● EXERCISE REQUIREMENTS
What are the lines from the one containing "事業内容：インターネット総合ショッピ" through the last line of the records below? Return them exactly, leaving out pictures.

Data extracted from a collection:

****

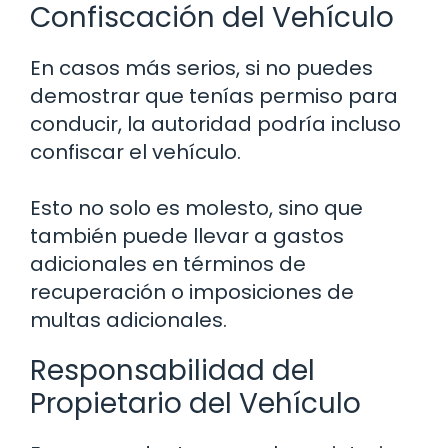
Confiscación del Vehículo
En casos más serios, si no puedes
demostrar que tenías permiso para
conducir, la autoridad podría incluso
confiscar el vehículo.
Esto no solo es molesto, sino que
también puede llevar a gastos
adicionales en términos de
recuperación o imposiciones de
multas adicionales.
Responsabilidad del
Propietario del Vehículo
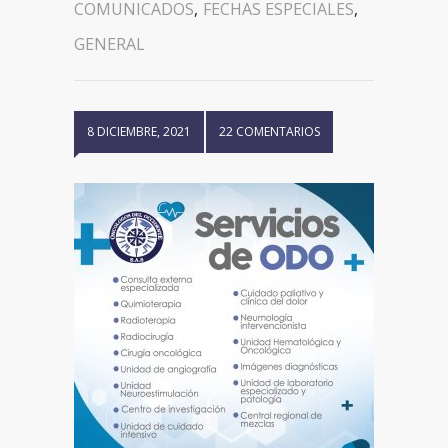
COMUNICADOS
,
FECHAS ESPECIALES
,
GENERAL
8 DICIEMBRE, 2021
22 COMENTARIOS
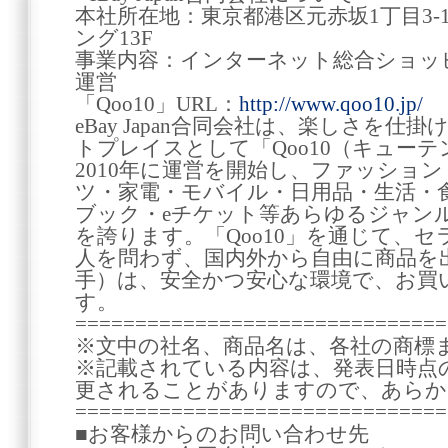
本社所在地：東京都港区元赤坂1丁目3-
ング13F
事業内容：インターネット総合ショッピ
運営
「Qoo10」URL：
http://www.qoo10.jp/
eBay Japan合同会社は、楽しさを
トプレイスとして「Qoo10（キュー
2010年に運営を開始し、ファッショ
ツ・家電・モバイル・日用品・生活・
ブック・eチケット等あらゆるジャン
を誇ります。「Qoo10」を通じて、
人を問わず、国内外から自由に商品を
手）は、安全かつ安心な環境で、お買
す。
===============================
※文中の社名、商品名は、各社の商標
※記載されている内容は、発表日時点
更されることがありますので、あらか
===============================
■お客様からのお問い合わせ先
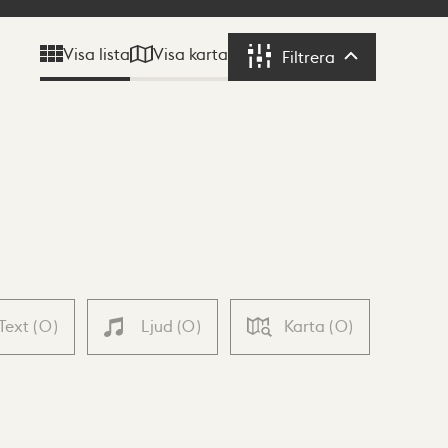
Visa karta
Visa lista
Filtrera
Filtrera
Text
(
0
)
Ljud
(
0
)
Karta
(
0
)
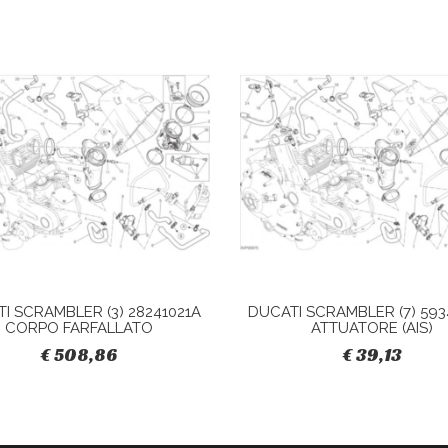
I SCRAMBLER (3) 28241021A
DUCATI SCRAMBLER (7) 593
CORPO FARFALLATO
ATTUATORE (AIS)
€ 508,86
€ 39,13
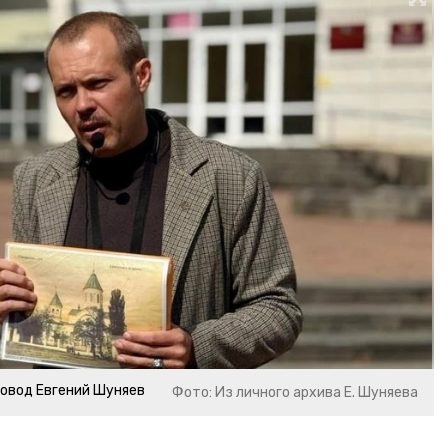
совод Евгений Шуняев
Фото: Из личного архива Е. Шуняева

****

● TASK ANSWER
事業内容：インターネット総合ショッピ
運営
「Qoo10」URL：
http://www.qoo10.jp/
eBay Japan合同会社は、楽しさを
トプレイスとして「Qoo10（キュー
2010年に運営を開始し、ファッショ
ツ・家電・モバイル・日用品・生活・
ブック・eチケット等あらゆるジャン
を誇ります。「Qoo10」を通じて、
人を問わず、国内外から自由に商品を
手）は、安全かつ安心な環境で、お買
す。
===============================
※文中の社名、商品名は、各社の商標
※記載されている内容は、発表日時点
更されることがありますので、あらか
===============================
■お客様からのお問い合わせ先
Visa karta
Visa lista
Filtrera
Filtrera
Text
(
0
)
Ljud
(
0
)
Karta
(
0
)
I SCRAMBLER (3) 28241021A
DUCATI SCRAMBLER (7) 593
CORPO FARFALLATO
ATTUATORE (AIS)
€ 508,86
€ 39,13
совод Евгений Шуняев
Фото: Из личного архива Е. Шуняева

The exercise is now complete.